Data records
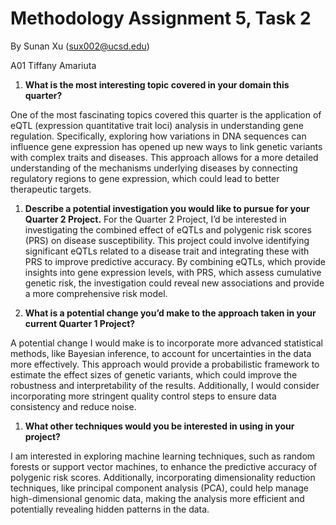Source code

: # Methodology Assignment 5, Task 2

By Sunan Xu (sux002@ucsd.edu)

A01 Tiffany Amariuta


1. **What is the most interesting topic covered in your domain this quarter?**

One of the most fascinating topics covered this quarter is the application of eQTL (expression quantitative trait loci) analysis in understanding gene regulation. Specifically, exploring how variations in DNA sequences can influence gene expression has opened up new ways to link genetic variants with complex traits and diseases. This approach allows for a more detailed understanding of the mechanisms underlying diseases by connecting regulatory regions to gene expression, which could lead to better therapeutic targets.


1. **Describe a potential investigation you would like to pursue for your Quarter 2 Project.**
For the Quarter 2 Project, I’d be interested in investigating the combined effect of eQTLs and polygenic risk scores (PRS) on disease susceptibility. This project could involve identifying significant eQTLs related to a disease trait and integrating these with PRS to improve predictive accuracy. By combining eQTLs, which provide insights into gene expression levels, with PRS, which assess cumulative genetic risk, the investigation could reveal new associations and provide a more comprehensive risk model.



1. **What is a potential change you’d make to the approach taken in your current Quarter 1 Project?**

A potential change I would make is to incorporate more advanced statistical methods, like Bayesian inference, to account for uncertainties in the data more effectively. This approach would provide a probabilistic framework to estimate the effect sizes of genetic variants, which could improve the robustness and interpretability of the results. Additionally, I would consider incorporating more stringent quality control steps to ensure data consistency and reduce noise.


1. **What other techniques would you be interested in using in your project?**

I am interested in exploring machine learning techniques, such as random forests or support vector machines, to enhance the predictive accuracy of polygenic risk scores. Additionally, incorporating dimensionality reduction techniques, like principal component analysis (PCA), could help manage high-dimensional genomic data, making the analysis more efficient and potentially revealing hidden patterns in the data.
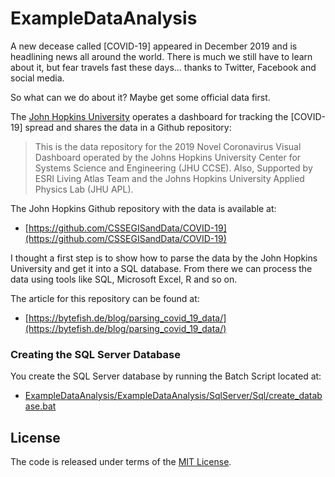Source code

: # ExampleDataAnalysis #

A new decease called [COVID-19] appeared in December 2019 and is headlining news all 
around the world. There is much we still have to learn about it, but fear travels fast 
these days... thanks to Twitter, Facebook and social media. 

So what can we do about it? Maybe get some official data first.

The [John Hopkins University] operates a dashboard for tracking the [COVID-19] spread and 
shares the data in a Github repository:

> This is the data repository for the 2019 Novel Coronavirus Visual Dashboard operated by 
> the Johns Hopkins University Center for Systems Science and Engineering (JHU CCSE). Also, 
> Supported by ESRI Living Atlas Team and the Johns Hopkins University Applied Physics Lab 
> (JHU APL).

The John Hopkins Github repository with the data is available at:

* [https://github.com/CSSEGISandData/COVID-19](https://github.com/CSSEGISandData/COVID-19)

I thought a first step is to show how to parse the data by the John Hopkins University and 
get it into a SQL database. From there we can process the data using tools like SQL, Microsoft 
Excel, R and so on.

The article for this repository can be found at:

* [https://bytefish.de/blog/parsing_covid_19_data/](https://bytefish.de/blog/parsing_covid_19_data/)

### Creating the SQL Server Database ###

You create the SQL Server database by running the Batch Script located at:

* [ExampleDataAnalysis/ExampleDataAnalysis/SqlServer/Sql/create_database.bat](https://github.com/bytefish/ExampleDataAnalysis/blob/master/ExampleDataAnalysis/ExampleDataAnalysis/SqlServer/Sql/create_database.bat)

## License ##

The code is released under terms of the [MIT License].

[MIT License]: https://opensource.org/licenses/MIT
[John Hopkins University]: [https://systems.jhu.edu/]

• Activity:
Starting at the line above that contains "Assignment 5, Task 2", repeat each line exactly up to and including the line that contains "One of the most", and stop there.

• Output for this task:
: # Methodology Assignment 5, Task 2

By Sunan Xu (sux002@ucsd.edu)

A01 Tiffany Amariuta


1. **What is the most interesting topic covered in your domain this quarter?**

One of the most fascinating topics covered this quarter is the application of eQTL (expression quantitative trait loci) analysis in understanding gene regulation. Specifically, exploring how variations in DNA sequences can influence gene expression has opened up new ways to link genetic variants with complex traits and diseases. This approach allows for a more detailed understanding of the mechanisms underlying diseases by connecting regulatory regions to gene expression, which could lead to better therapeutic targets.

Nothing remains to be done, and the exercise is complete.